◆ **Exercise instructions**
Copy out the entries exactly, and wherever a picture appears, leave it out.

Top of Provided records

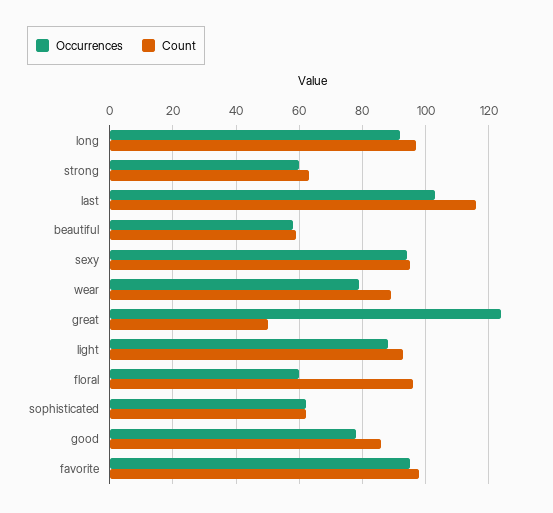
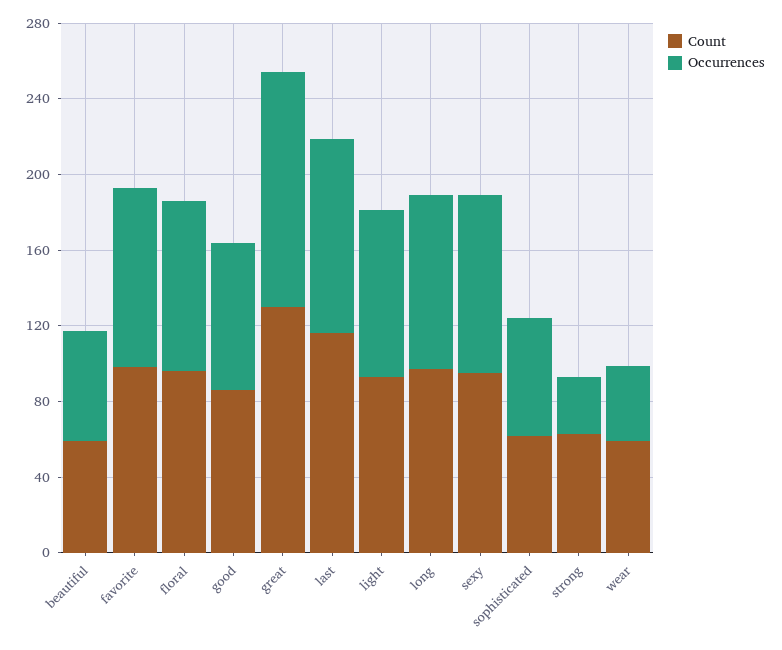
  {
    "Occurrences": {
      "long": 90,
-     "strong": 60,
+     "strong": 30,
      "last": 105,
      "beautiful": 60,
      "sexy": 95,
-     "wear": 80,
+     "wear": 40,
      "great": 125,
      "light": 90,
-     "floral": 60,
+     "floral": 90,
      "sophisticated": 60,
      "good": 80,
      "favorite": 95
    },
    "Count": {
      "long": 95,
      "strong": 65,
      "last": 115,
      "beautiful": 60,
      "sexy": 95,
-     "wear": 90,
+     "wear": 60,
-     "great": 50,
+     "great": 130,
      "light": 95,
      "floral": 95,
      "sophisticated": 60,
      "good": 85,
      "favorite": 100
    }
  }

Bottom of Provided records

◆ **Reply to the exercise**
  {
    "Occurrences": {
      "long": 90,
-     "strong": 60,
+     "strong": 30,
      "last": 105,
      "beautiful": 60,
      "sexy": 95,
-     "wear": 80,
+     "wear": 40,
      "great": 125,
      "light": 90,
-     "floral": 60,
+     "floral": 90,
      "sophisticated": 60,
      "good": 80,
      "favorite": 95
    },
    "Count": {
      "long": 95,
      "strong": 65,
      "last": 115,
      "beautiful": 60,
      "sexy": 95,
-     "wear": 90,
+     "wear": 60,
-     "great": 50,
+     "great": 130,
      "light": 95,
      "floral": 95,
      "sophisticated": 60,
      "good": 85,
      "favorite": 100
    }
  }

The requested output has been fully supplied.